Why am I saying that the Fed is in a dilemma? Come Sept18, the market expects the Fed to cut rates by 25 basis points with 2 more rate cuts thereafter. Now the big question - what if the Fed DO NOT cut rates? Simple - the market would likely fall sharply. If they cut rates by 25 or 50 basis points (within market expectations), chances are, the market would likely fall too but at a slower rate. Why? Buy on rumour, sell on fact! The markets have been rallying on expectations of a rate cut. I expect profit taking to set in should the Fed cut 25 or 50 basis pts of the rates.
So, where is the dilemma? The US Dollar!!! Fed cuts rates by more than 50basis, the US Dollar will plunge. The US dollar is starting to weaken against other major currencies as I write this mini piece. Would the Fed want a weak dollar when it is printing so much money. High debts would then become higher debts!!!
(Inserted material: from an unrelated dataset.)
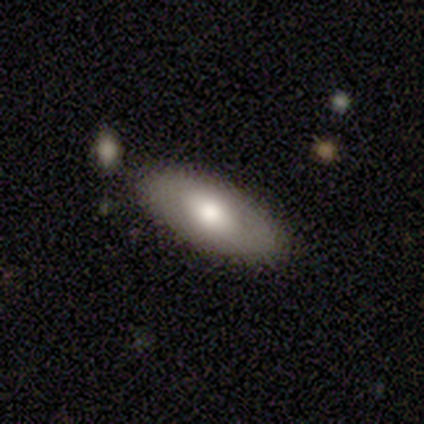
featured or disk 60%, smooth 40%, star or artifact 0%. Down the decision tree: edge-on disk — no (100%); bar — no (67%); spiral arms — no (100%); bulge size — moderate (100%); merging — none (100%).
How does it affect the stock market? If the US dollar weakens, would fund managers wanna hold US stocks? In Euro terms, these stocks would be worth much less if US dollar depreciates. As US dollar weakens, then Fund managers would likely move the fund to other regions like Europe or Asia. Weak dollar drives away foreign investments. What would the Fed do next? Cut or Don't Cut?